With more demand than Quebec’s power utility can satisfy, the province’s government announced on Thursday that it has temporarily halted approvals for new digital currency mining projects in order to fulfill its obligations throughout the jurisdiction.
The provincial government announced the move as state-owned power generator Hydro Quebec said it has asked the province to limit total power available to all digital currency miners to a block of 500 megawatts, according to Reuters. That is about enough energy to run a single aluminum smelting plant, or a fraction of the 17,000 megawatts in capacity requested so far by miners looking to operate in Quebec, Reuters reported.
Quebec’s government also issued a ministerial decree calling for regulations to define a new category of electricity consumers for the blockchain sector and a tariff reserved for this category, establish a block of energy reserved for this category of consumers; and figure out how to maximize Hyrdo Quebec’s revenue as well as the economic spinoffs for the jurisdiction.
“What we are aiming for by the measures announced today is to allow us to welcome, in a responsible, prudent and pragmatic way, the best companies in the field of blockchain technology, to contribute to the economic development of other sectors that have spin-offs throughout Quebec, and to ensure the supply of energy to all Quebecers,” stated Pierre Moreau, the minister of Energy and Natural Resources.

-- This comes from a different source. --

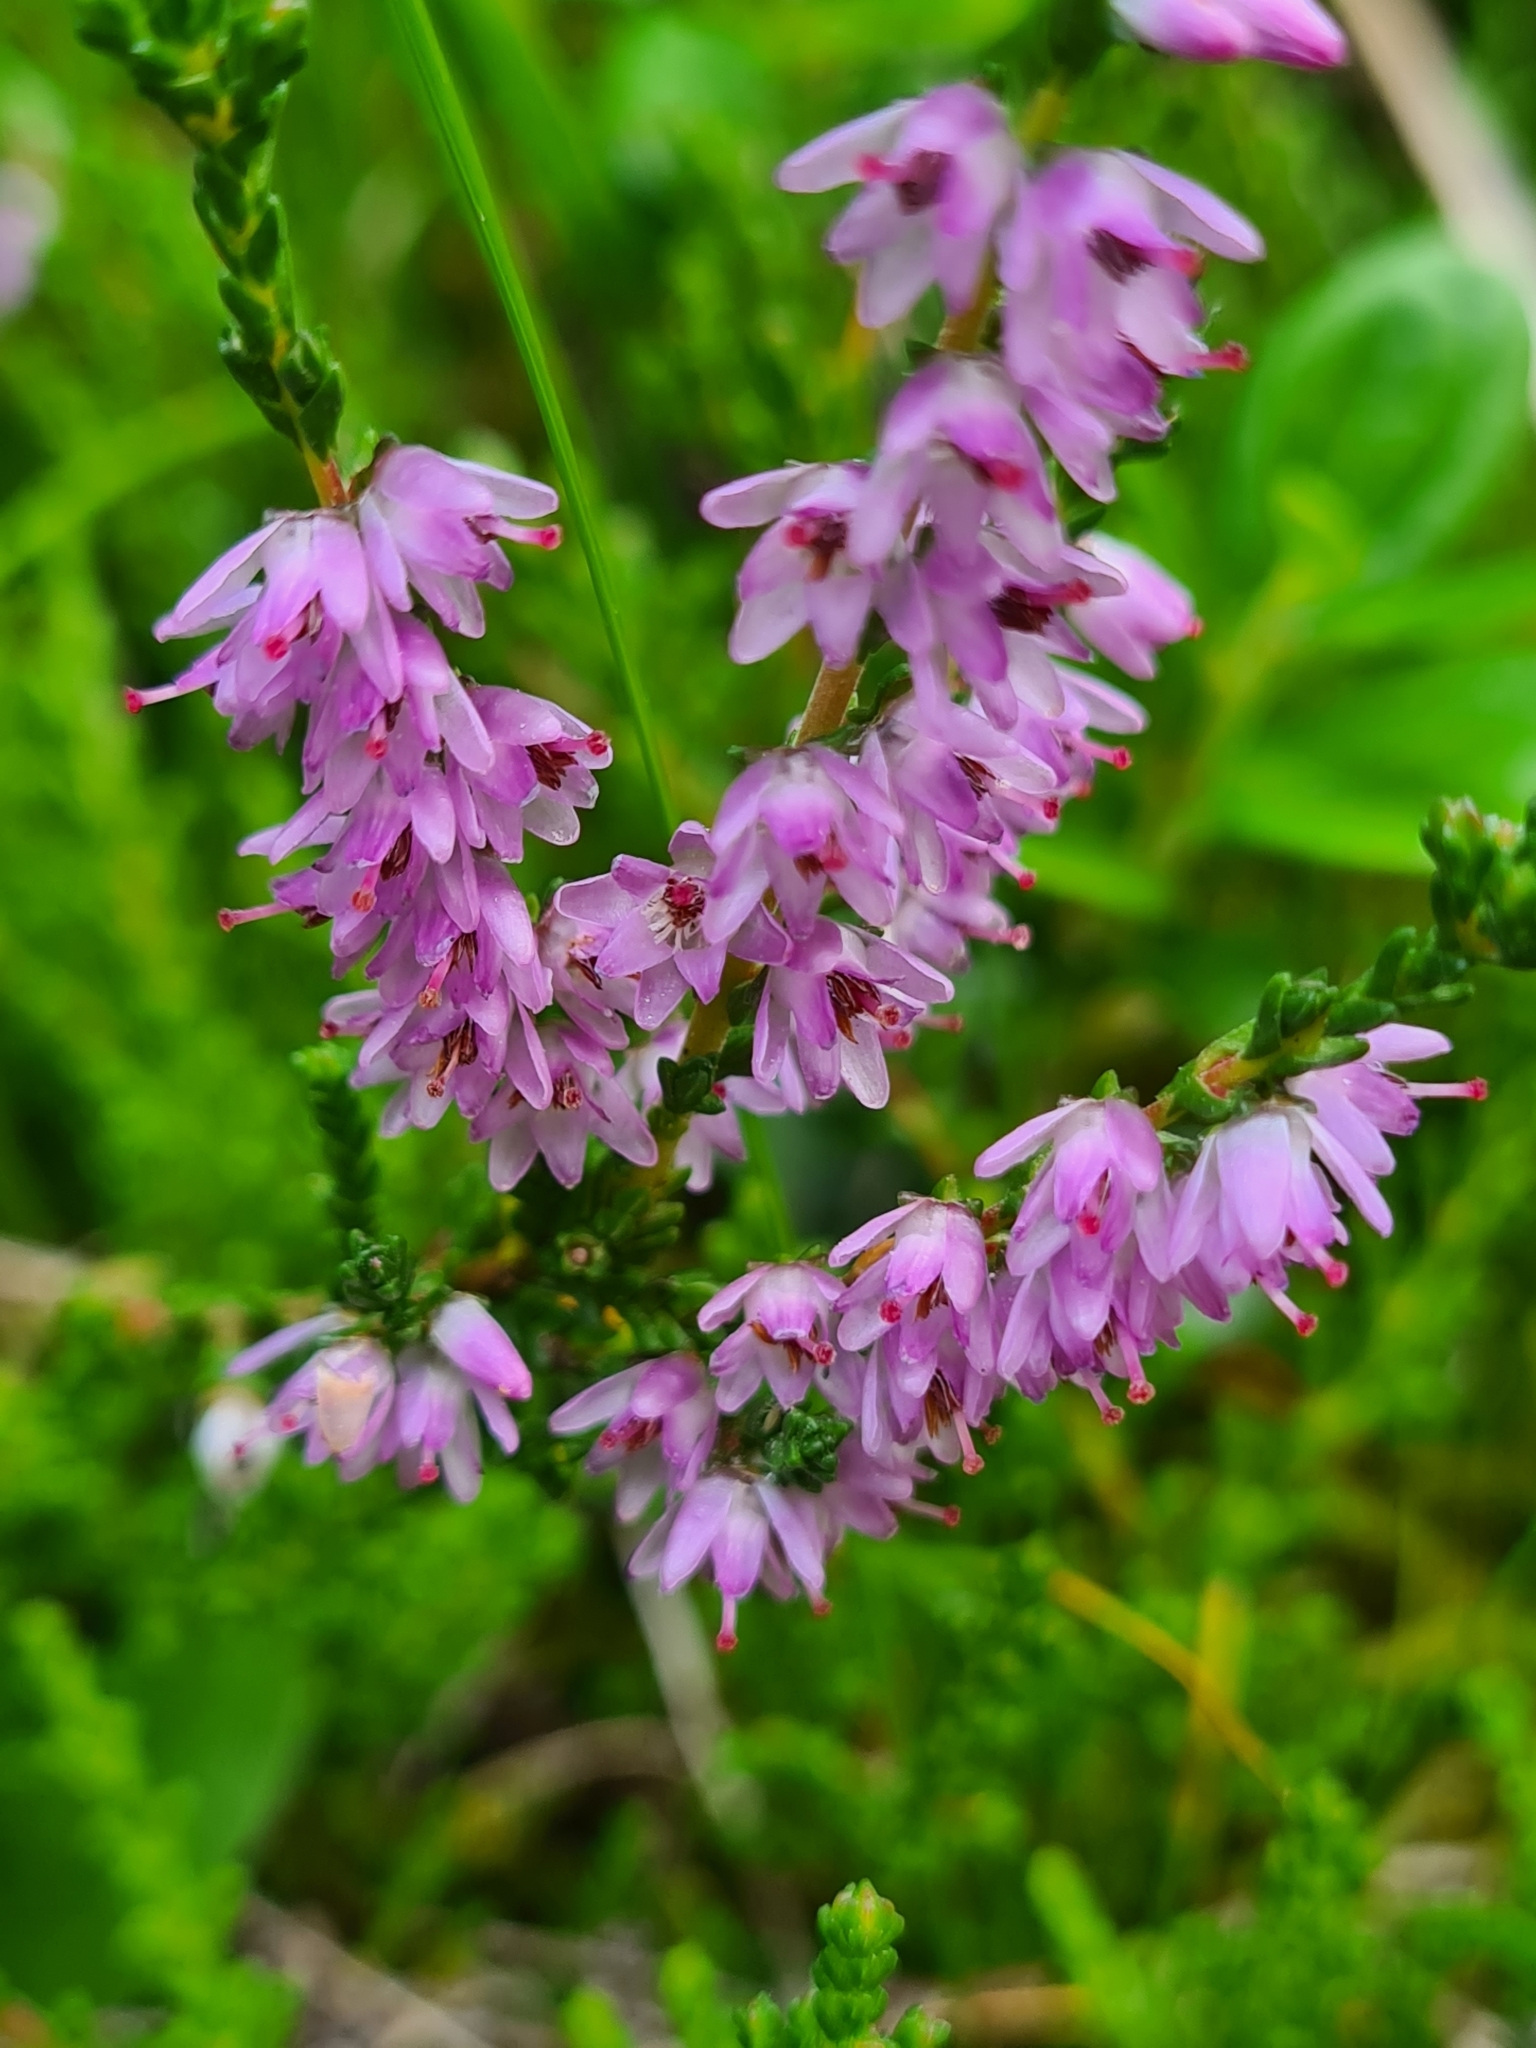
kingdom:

Hydro-Québec Distribution President Eric Filion said in a statement that new rules are required to ensure that the digital mining industry helps expand the province’s economy and does not result in higher power rates for its residents, Reuters stated.
Cryptocurrency operations “mine” or create digital coins by solving complex mathematical puzzles, a process that requires large amounts of energy to run lightening-fast microprocessors and air-conditioning systems to cool computers, Reuters explained.
The cost of energy alone can consume 30 to 60 percent of a mining operation’s revenues, according to a report by Bloomberg New Energy Finance, with cooling costs making up a large portion of that cost.